Tokaïev n’a pas réussi à surmonter la scission de la société et des élites, ce qui s’est reflété, entre autres, dans le taux de participation : si dans le sud du pays, il dépassait 80 %, dans les mégapoles, l’électeur s’est montré très passif. « De plus, dans de nombreuses régions, ils craignent la « perestroïka» annoncée par Tokaïev. Des changements politiques et économiques majeurs ont déjà été annoncés, mais rien de précis n’a encore été annoncé. Cela provoque le scepticisme dans la société, car beaucoup de gens se souviennent des tristes résultats de la « perestroïka » soviétique. Par conséquent, Tokaïev est dans une position très difficile », souligne Grozine. « Je suis moi-même assez sceptique quant aux capacités révolutionnaires de Tokaïev » ajoute-t-il.

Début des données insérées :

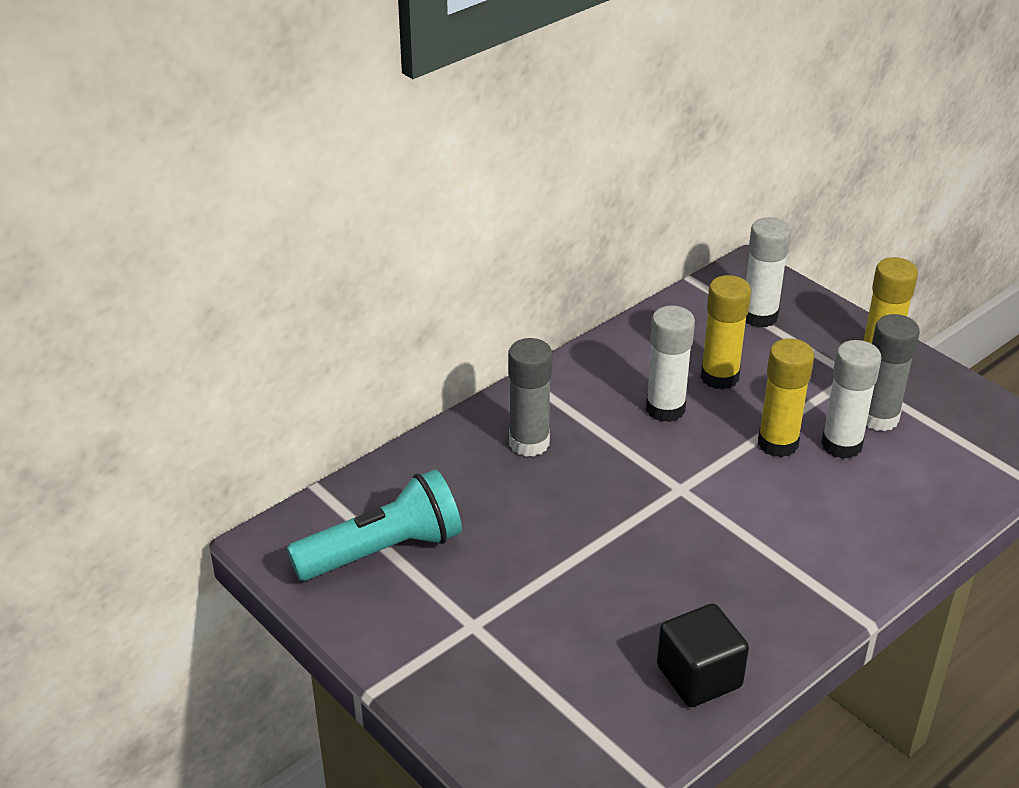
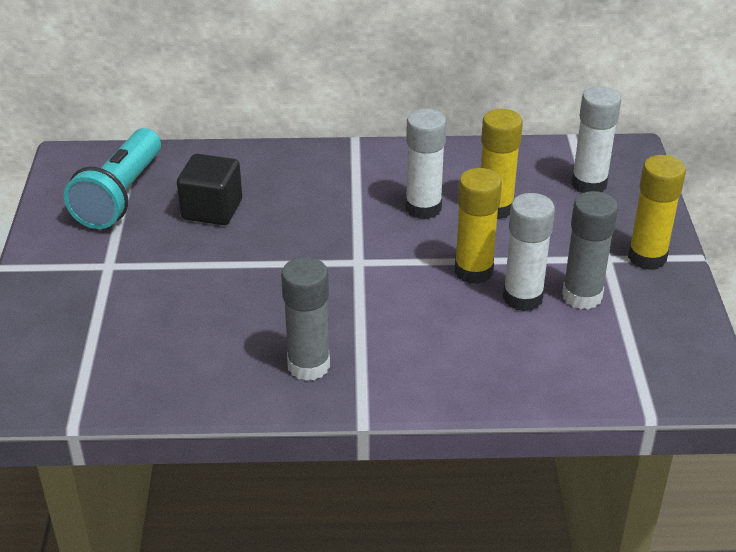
camera: 40 degrees right, 0 degrees up
turquoise flashlight [287,469,462,581] -> turquoise flashlight turned 90 degrees clockwise [64,128,161,229]
grey glue stick [508,338,553,457] -> grey glue stick moved to [281,257,330,381]
black cube [657,603,749,707] -> black cube moved to [177,154,242,225]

Le Kazakh Tokaïev ne ressemble pas à Gorbatchev
C’est une personne mesurée, ce n’est pas un impulsif qui « joue de l’épaule ». L’activité professionnelle joue également un rôle : « un diplomate n’est pas enclin à « étrangler » ses concurrents. Il négocie avec eux », souligne l’expert. « Je suis sûr que Tokaïev ne se fera pas d’ennemis par une démolition brutale du système économique qui a été créé pendant 30 ans. C’est une chose de retirer l’affaire au neveu du premier président, c’en est une autre de tenter de renégocier un accord avec des entreprises comme Chevron. Cela peut conduire à de graves évènements, par rapport auxquels ceux de janvier ressembleraient à un « léger » échauffement », prévient Grozine.
Dans ce contexte, il est intéressant de se pencher sur les prochaines élections législatives. Tokaïev a laissé échapper qu’il y aurait plus de participants cette fois. En fait, comme il l’a été déjà mentionné, le feu vert sera donné à l’enregistrement de nouveaux partis politiques, mais qui seront divisés en deux vecteurs : pro-occidental et nationaliste.
« Dans le même temps, une partie importante de la population a toujours des sentiments chaleureux et amicaux envers la Russie. L’intégration eurasienne apparaît à la société comme un projet plus compréhensible que les mouvements vers la Turquie, l’Occident ou la Chine. Mais au final, Astana tentera de tenir le même cap qu’elle mène depuis 30 ans. De plus, la nature multi-vectorielle du Kazakhstan, dans la version moderne, est une idée originale de Tokaïev. Et il n’abandonnera pas cette voie, à moins que la situation géopolitique dans le monde ne change radicalement », résume Grozine.